APPLY WHAT YOU READ »
1. List the five numbered lessons given in the condolence messages about Simon.
2. Quote the condolence messages about Simon from "Continued prayers for" up to and including "and Simon’s faith.".

STUDY TEXT »
[Start of section]
Continued prayers for your transition to this new phase. Simon will not be forgotten by those that grew up around him.
Kristy – I do not know you, but I am in awe of the strength that you have shown all of us because of yours and Simon’s faith.
Andrea (Berry) and Brandon Stanley
Thoughts & prayers with all of Simon’s family❤️
My heart hurts for you and your family. I never had the opportunity to know Simon very well but if I had to describe him I would say he was very much a committed husband and dad to his kids. Rest in peace Simon.. Jesus please comfort Kristy and all who were so close to him. He will be missed so much. Now Heaven has one more Angel and his name is Simon. You have fought the good fight Simon, your battle is done. Thank you for all the lessons both you and Kristy have taught us through this blog. God has been honored and glorified in so many ways all along the way. Can I just share what you have taught me in this short journey? 1. Life is so unpredictable. Enjoy it because it’s very short. 2. Don’t complain about anything.. pray and be grateful for each day God gives you to share with the people you love. 3. Be happy! God is good. Don’t let your circumstances lie to you. When bad things happen we need to reach out to God not blame Him . 4. Lean on Christ continually. 5. Praise Him in the storm. Thank you Kristy for sharing your stories. I will keep praying for you.
[End of section]
Collected data »
[Start of section]
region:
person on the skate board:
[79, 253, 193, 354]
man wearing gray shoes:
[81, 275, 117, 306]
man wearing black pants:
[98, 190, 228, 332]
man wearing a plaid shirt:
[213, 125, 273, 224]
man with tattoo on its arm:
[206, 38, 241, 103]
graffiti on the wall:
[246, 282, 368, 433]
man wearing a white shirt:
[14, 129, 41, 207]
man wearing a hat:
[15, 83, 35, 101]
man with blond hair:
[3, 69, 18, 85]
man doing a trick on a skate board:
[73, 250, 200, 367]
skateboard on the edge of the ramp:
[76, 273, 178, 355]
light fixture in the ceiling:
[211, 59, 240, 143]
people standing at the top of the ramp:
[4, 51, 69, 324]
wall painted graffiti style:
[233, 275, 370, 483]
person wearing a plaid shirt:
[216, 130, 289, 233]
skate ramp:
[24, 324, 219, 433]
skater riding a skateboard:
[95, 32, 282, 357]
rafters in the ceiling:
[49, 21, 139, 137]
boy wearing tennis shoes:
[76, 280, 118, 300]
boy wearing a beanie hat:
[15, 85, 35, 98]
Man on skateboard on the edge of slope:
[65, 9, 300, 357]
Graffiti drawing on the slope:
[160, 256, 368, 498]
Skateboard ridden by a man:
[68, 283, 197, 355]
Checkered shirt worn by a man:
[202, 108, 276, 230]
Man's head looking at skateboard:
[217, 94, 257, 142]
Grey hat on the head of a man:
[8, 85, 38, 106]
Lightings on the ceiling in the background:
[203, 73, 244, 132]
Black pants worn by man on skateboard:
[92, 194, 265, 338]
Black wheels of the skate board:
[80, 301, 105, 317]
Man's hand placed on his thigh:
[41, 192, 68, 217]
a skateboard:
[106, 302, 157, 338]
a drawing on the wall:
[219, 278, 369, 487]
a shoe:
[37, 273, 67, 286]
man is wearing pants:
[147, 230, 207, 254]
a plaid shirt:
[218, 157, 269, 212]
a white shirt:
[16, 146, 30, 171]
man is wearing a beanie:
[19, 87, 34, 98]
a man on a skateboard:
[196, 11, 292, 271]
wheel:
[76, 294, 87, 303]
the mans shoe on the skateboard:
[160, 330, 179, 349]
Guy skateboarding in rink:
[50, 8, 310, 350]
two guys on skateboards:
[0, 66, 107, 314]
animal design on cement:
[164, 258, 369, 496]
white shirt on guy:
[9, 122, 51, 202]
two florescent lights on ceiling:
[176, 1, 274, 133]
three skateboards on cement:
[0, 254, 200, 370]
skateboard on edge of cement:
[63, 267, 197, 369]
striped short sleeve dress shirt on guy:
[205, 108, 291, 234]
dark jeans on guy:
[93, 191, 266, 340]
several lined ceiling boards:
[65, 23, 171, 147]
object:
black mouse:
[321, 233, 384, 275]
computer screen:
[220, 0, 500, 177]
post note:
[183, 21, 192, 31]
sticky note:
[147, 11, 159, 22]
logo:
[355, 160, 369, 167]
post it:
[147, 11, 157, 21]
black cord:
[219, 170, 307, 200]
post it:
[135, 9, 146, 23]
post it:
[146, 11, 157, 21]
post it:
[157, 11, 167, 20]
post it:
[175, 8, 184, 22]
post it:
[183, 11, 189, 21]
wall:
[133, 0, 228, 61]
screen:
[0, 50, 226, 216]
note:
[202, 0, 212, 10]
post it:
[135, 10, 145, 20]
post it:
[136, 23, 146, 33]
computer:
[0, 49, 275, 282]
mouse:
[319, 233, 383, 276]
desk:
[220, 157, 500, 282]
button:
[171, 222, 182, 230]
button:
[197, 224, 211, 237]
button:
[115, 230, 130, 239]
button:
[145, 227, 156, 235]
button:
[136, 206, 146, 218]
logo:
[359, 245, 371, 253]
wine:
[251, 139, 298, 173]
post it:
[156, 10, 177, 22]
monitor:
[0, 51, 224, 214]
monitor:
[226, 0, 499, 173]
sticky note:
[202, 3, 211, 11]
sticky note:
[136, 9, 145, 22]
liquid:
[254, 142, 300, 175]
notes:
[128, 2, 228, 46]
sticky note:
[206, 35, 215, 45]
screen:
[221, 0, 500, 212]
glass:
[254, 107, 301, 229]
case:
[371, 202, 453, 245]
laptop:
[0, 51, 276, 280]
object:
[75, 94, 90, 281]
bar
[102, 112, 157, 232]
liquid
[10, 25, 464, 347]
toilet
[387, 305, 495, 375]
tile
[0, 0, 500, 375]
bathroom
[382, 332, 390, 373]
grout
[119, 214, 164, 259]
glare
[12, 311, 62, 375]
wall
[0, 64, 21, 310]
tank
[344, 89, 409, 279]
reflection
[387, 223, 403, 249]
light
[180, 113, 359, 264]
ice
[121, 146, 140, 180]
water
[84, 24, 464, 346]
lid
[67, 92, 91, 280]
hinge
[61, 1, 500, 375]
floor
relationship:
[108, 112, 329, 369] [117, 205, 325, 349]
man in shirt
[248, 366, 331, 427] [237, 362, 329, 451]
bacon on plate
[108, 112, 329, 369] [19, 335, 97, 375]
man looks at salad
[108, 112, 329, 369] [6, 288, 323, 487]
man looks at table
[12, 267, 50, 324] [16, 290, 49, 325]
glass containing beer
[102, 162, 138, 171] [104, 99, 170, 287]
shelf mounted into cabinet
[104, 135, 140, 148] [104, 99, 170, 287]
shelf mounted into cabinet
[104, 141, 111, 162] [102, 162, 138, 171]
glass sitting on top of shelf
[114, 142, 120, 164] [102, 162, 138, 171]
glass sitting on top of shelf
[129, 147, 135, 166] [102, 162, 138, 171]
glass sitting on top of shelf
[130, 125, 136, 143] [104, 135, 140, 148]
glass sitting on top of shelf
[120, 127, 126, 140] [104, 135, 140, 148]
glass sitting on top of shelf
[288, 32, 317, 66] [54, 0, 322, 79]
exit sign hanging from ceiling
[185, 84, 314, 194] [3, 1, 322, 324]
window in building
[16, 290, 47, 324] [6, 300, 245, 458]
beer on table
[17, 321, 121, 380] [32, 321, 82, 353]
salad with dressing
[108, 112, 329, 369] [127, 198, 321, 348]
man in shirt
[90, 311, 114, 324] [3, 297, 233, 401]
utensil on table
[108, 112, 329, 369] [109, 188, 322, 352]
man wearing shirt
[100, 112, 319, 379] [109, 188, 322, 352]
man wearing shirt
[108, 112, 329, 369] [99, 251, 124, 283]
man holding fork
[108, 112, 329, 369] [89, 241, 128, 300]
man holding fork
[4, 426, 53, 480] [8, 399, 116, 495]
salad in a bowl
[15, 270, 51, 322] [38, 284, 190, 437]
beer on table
[End of section]
TASK-BY-TASK RESULTS »
1.
1. Life is so unpredictable. Enjoy it because it's very short.
2. Don't complain about anything; pray and be grateful for each day God gives you to share with the people you love.
3. Be happy! God is good. Don't let your circumstances lie to you. When bad things happen, reach out to God, not blame Him.
4. Lean on Christ continually.
5. Praise Him in the storm.

2.
Continued prayers for your transition to this new phase. Simon will not be forgotten by those that grew up around him.
Kristy – I do not know you, but I am in awe of the strength that you have shown all of us because of yours and Simon’s faith.